I am sure that among those who watched Cuban doctors leave Bolivia, from Santa Cruz airport - despite the police, military officers, and "new authorities" on hand - there were those whose conscience ached, aware that hope was departing.
It is hard to imagine that, within Bolivia’s population of just over 11 million inhabitants, a single family might not have had some contact with these professionals, at least a greeting from those who, in addition to their medical knowledge, have the ethical values and moral integrity, so necessary to practicing a profession like this.
The fact that some usurpers of power in the Andean nation have followed the script written in the U.S. embassy, in an attempt to discredit our doctors, is not news. A similar text was delivered in Brazil when Jair Bolsonaro took office, and similar efforts were made in Ecuador.
Those who were obliged to leave a Bolivia they made their own, where they lived alongside families that considered them children or siblings, who learned a few words in indigenous languages, feel the honor of have done their duty and the pain of leaving patients to fate under the most rapacious neoliberalism.

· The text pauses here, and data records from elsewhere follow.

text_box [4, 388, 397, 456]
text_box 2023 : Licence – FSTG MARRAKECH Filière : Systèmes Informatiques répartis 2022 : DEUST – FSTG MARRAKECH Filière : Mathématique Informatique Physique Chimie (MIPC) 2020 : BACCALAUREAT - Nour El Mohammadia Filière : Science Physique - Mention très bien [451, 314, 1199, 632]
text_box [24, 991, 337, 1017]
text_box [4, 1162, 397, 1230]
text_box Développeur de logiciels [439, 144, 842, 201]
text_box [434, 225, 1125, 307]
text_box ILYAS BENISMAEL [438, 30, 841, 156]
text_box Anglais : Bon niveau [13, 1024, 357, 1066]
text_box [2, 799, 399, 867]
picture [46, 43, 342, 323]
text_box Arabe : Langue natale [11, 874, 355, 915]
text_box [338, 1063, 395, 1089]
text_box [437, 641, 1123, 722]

I remember very well when doctors, nurses, health technicians, and other collaborators were forced to leave a Brazil that needed them so much, and still needs them.
We cannot forget the poorest Brazilian families, who learned that Cuban doctors were forced to end their collaboration, went to their farewells, crying, saddened, and bearing tokens of their appreciation, however modest, but with the human value that is only recognized by those who hold it.
What happened in Brazil after the departure of Cuban collaborators? It is sad, it should not be so, but witnesses report that, in many places, no other doctor has arrived to care for patients who are ill.
Children abandoned to fate, totally neglected elders, geographical distances that were only traveled by those who feel the pain of other human beings.
What is happening in our beloved Bolivia is similar to the situation in Brazil. Indigenous communities will now be deprived of health care, when for years they welcomed in their midst the greatest treasure: solidarity.
Returning Cubans arrived home with their own share of pain and, if possible, will attempt to communicate with the families that welcomed them as children, or to prescribe, by some means, medication necessary to preserve health.
It is sad, I repeat, but it is inconceivable that there are human beings who choose evil, terror, selfishness, rather than recognize solidarity as part of life.
Now, in the sister nation of Bolivia, a scourge is being spread by those who choose to leave their fellow citizens without protection, and allow them to be massacred by military authorities, who remained complicity silent during the coup, hiding in their barracks to give free reign to betrayal.
Sooner or later it will be these abandoned peoples, whose right to health is being trampled, who will judge those who deny it.
The Bolivian people will be responsible for making good prevail over evil. It is this people, now left without medical attention, poor families, indigenous people, campesinos, workers, who for years had the supportive care of medical professionals from Cuba, where, additionally, hundreds of Bolivian doctors have been trained, liked tens of thousands from around the world.
I am sure that hope will return to Bolivia.